Chelsea-Trainer:Mourinho-Ausrede auf Knopfdruck

José Mourinho Chelsea Ausrede

Hat für jedes Problem eine Ausrede parat: José Mourinho

(Foto: AP)

Der Schiri ist schuld, der Rasen oder eine Weltverschwörung. Aber nie der Chelsea-Trainer. Jetzt kann jeder von José Mourinhos Ausreden profitieren.

Eine Glosse von Philipp Selldorf

Auch in schwierigen, bedrohlichen oder hochnotpeinlichen Lebenslagen hielt es Ottmar Hitzfeld für seine professionelle Pflicht, öffentlich Stellung zu nehmen. Jeder konnte Hitzfeld alles fragen, nie ist er davongelaufen, oft jedoch gab es Antworten aus dem rhetorischen Standard-Repertoire, die bei näherem Hinsehen eher Parolen waren.

Seine Spieler stellte er, selbst wenn sie im Nachtleben gesündigt oder auf dem Feld gefaulenzt hatten, stets als vorbildlich motivierte Mitarbeiter dar - in Hitzfelds Diktion "absolute Profffis" - die beim nächsten Mal garantiert "Reaktion zeigen" und eine "Top-Leistung abrufen" würden. Bei Bedarf war der diplomatische Trainer gern bereit, persönliche Fehler einzuräumen. So hat Hitzfeld in Krisenzeiten die Medien versorgt und sich die nötige Ruhe für die eigentliche Arbeit verschafft.

José Mourinhos Strategie ist eine andere. Seine Öffentlichkeitsarbeit beruht auf Einschüchterung und Bedrohung sowie der Ablenkung von tatsächlichen Problemen. In kritischen Stunden blickt der Portugiese vom FC Chelsea so düster wie es einst der Ayatollah Khomeini zu tun pflegte. Persönliche Fehler kommen nicht vor, schuld sind immer andere. Schwache Chelsea-Leistungen hat er schon mal damit erklärt, der Platzwart habe das Flutlicht zu spät eingeschaltet; oder es sei an der Stamford Bridge so still gewesen wie in einem leeren Stadion.

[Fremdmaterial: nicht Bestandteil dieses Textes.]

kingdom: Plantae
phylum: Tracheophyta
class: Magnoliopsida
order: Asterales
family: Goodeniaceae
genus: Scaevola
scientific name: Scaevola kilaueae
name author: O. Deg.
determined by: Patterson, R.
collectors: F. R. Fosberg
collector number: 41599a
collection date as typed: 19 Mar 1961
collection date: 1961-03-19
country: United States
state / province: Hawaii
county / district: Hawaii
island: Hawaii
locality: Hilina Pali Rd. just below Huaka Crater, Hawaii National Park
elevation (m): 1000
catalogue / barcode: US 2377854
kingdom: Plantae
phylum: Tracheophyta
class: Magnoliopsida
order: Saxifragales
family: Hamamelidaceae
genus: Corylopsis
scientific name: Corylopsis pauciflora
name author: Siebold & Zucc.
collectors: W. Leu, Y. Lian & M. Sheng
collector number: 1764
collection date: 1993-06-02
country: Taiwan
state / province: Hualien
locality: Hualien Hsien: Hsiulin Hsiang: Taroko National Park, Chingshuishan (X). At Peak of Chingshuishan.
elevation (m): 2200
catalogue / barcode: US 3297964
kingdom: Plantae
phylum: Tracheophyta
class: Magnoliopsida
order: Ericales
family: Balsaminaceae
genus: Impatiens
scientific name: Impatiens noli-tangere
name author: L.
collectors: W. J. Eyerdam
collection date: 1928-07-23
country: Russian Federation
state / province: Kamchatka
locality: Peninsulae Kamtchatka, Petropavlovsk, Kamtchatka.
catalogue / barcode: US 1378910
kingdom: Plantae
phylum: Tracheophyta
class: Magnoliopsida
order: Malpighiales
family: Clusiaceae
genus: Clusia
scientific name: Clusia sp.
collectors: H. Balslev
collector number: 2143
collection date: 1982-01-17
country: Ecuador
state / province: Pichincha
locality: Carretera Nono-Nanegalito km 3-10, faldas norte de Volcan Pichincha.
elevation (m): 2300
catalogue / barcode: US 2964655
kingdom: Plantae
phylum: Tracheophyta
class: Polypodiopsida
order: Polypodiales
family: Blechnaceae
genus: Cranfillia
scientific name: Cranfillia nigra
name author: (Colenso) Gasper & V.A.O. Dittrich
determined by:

Schuld haben immer die anderen

Natürlich monierte er auch schon Verschwörungen der Spielplan-Gestalter ("andere Klubs kontrollieren den Kalender") oder die Platzbeschaffenheit ("Kartoffelacker"); und er machte auch diverse Medienkampagnen und vorsätzliches Schiedsrichter-Versagen für Probleme seiner Teams verantwortlich.

In der neuen Premier-League-Saison hat er nun bereits neue Maßstäbe gesetzt: Er beschimpfe die eigene Teamärztin, stellte den bislang unantastbaren Kapitän John Terry durch Auswechslung bloß und versagte der 0:3-Niederlage bei Manchester City amtlich die Anerkennung ("eine komplette Fälschung").

Der Daily Mirror hat sich die Methodik des Trainers jetzt zunutze gemacht und seinen Lesern den "Mourinho-Ausreden-Generator" zur Verfügung gestellt. Für jedes beliebige Problem gibt es auf Knopfdruck ("Help me, José") ein passendes Zitat des Exzentrikers. Keine Lust auf die Hausarbeit? "Wenn die sogenannten Experten nicht so viel darüber reden würden, wäre das vielleicht gar kein wichtiges Thema." Zu viel Bürostress? "Wenn andere Leute Taktiken des 18. Jahrhunderts verlangen, dann entstehen solche Schwierigkeiten."

2014 wurde Mourinho schon einmal unfreiwillig als Alibi-Helfer herangezogen. Ein italienischer Mafioso, der unter Mordanklage stand, legte Fotos von einem zufälligen Treffen mit Mourinho vor, die belegen sollten, dass er am Tag des Verbrechens nicht am Tatort, sondern im Teamhotel des FC Chelsea in Barcelona gewesen sei. Genutzt hat ihm das nichts. Er verbüßt nun eine zwanzigjährige Haftstrafe.